Mackay Radio & Telegraph Co. v. Radio Corp. of AmericaAnnotate this Case
306 U.S. 86 (1939)
U.S. Supreme Court
Mackay Radio & Telegraph Co. v. Radio Corp. of America, 306 U.S. 86 (1939)
Mackay Radio & Telegraph Co. v. Radio Corporation of America
Argued December 14, 15, 1938
Decided January 30, 1939
306 U.S. 86
Claims 15 and 16 are invalid so far as they claim antennae of wire lengths intermediate of multiples of half-wavelengths. And, so far as the patent discloses and claims invention of a V antenna structure made in conformity to the Abraham formula, petitioner's structures do not infringe, for none of them conforms to the Abraham formula. One has wires which are an integral number of half-wavelengths long, but uses an angle 10% smaller than that derivable from the Abraham formula; all of the others have wires which are not multiples of half-wavelengths long and angles not derivable from the formula.
2. The disclosure of the Carter patent was that the best directional radio propagation by the V type antenna is obtained in the direction of its bisector, with a structure in which the angle of the wires, their length, and the length of wave propagated are in a definite mathematical relationship expressed by a formula disclosed in the specifications. The formula shows that the appropriate angle between each of the antenna wires and their bisector depends upon the wavelength to be propagated and the wire length, which is a multiple of half-wavelengths. The formula had been developed and published by Abraham thirty years previously. Lindenblad had taught that, with an arrangement of antenna wires at an angle, radiation will occur in the direction of the bisector of the angle, and that the preferred angle was dependent upon an indicated relationship between wire length and wavelength. Carter's invention therefore, if it was invention, consisted in taking the angle of the Abraham formula as the angle between each wire of the V antenna and its bisector, and thus establishing along the bisector the greatest directional radio activity. The empirical formula of the specifications and Claims 15 and
16, derived graphically from the Abraham formula, disclosed no invention other than the application of the Abraham formula to the V antenna when wavelength and wire length are known.

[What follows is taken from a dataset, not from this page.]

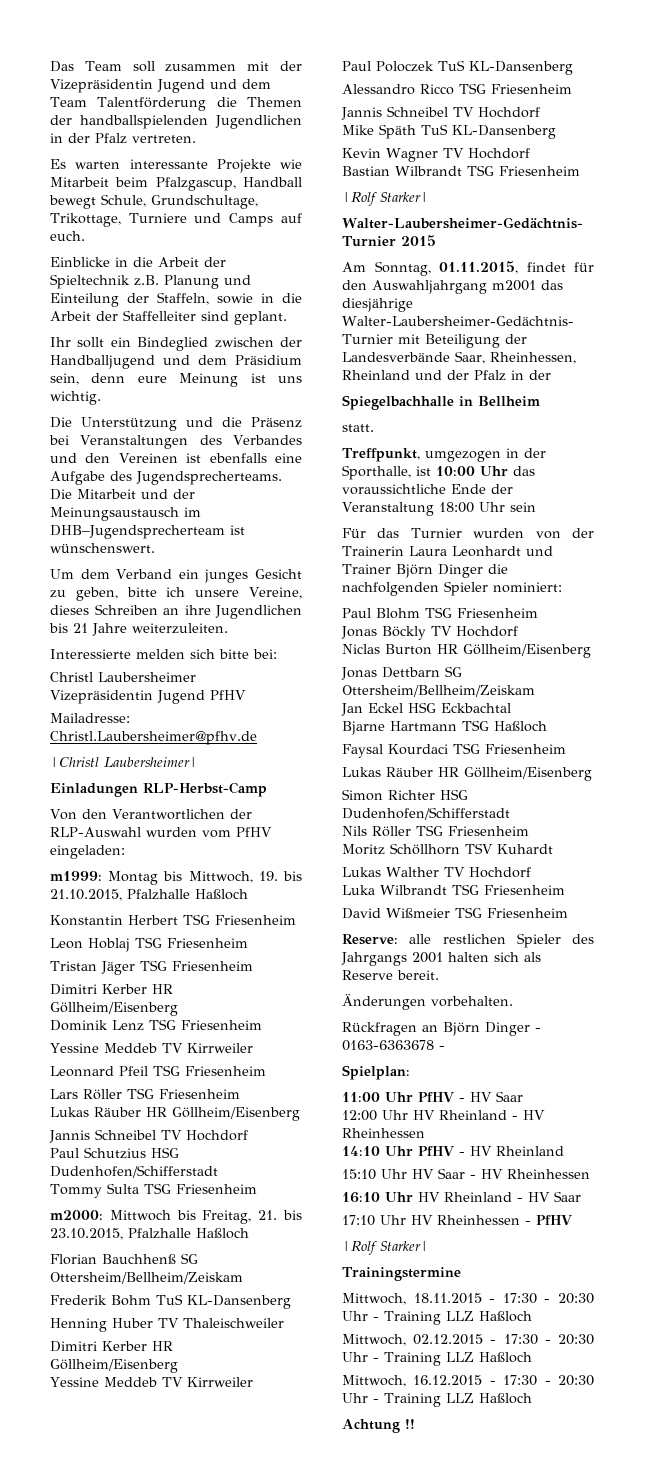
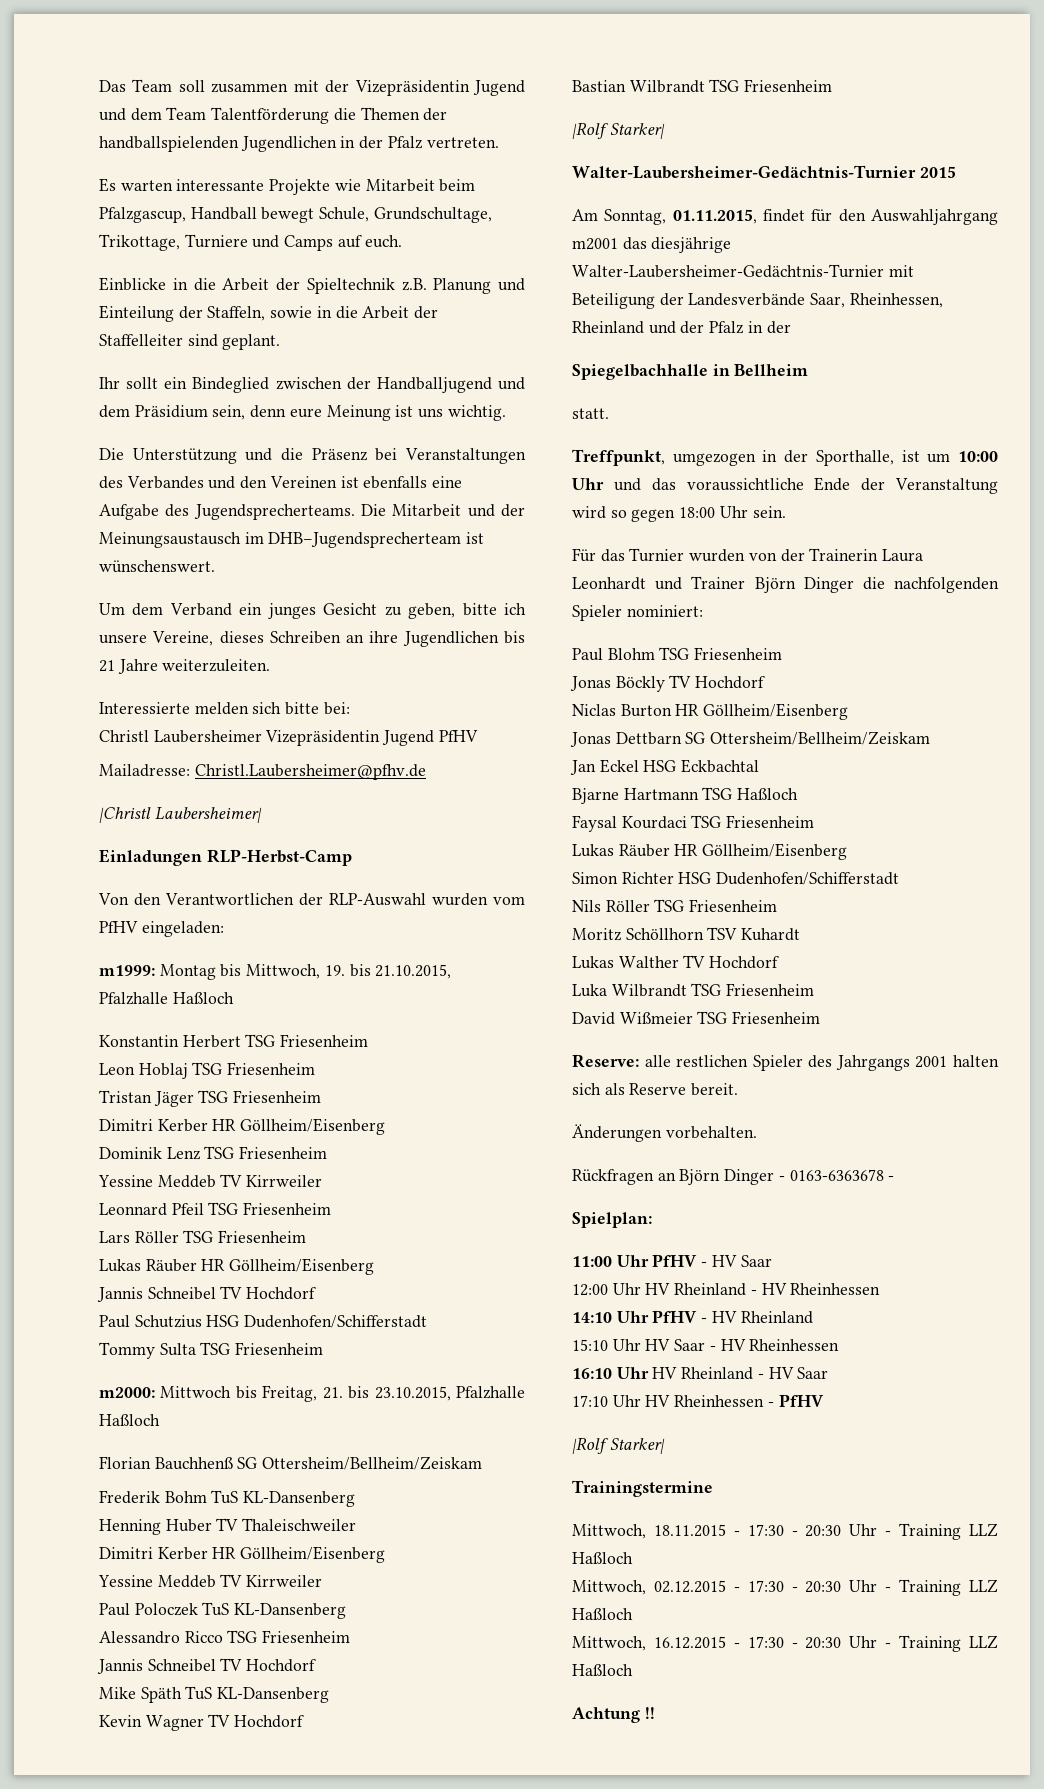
(431, 471) none -> [927,453,951,463] um
(508, 471) none -> [613,478,641,491] und
(434, 509) none -> [572,506,676,522] wird so gegen
[509,502,536,512] sein -> [752,506,786,518] sein.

Held, assuming that it was more than the skill of the art to combine the teaching of Abraham with that of Lindenblad and others who had pointed out that the arrangement of the wires at an angle enhanced directional radio activity along their bisector, then the invention was a narrow one, consisting of a structure conforming to the teachings of the Abraham formula as to angle and wire length relative to wavelength, and is to be strictly construed with regard both to prior art and to alleged infringing devices. Carter, avoiding prior art by defining his angle for antennae with wires of particular wavelengths with mathematical precision, cannot discard that precision to establish infringement. Pp. 306 U. S. 94, 306 U. S. 102.
3. The application of Carter, at least before the amendments introduced subsequently to the commencement of the present litigation, cannot be construed as embracing structures not conforming to the Abraham formula. And the attempt by amendment to extend the claims, based on the application of the empirical formula (derived from the Abraham formula) to wire lengths not multiples of half-wavelengths, must fail because it involved a departure from what Carter's application had described as his invention, and a contradiction of it. P. 306 U. S. 98.
4. It is unnecessary in this case to decide the further question whether petitioner's structures avoid infringement because the direction of their principal radioactivity is not in the plane of the wires. P. 306 U. S. 102.
96 F.2d 587 reversed.
Certiorari, 305 U.S. 582, to review a decree which modified and reversed a decree of the District Court, 16 F.Supp. 610, dismissing the bill in a suit to enjoin infringements of patents.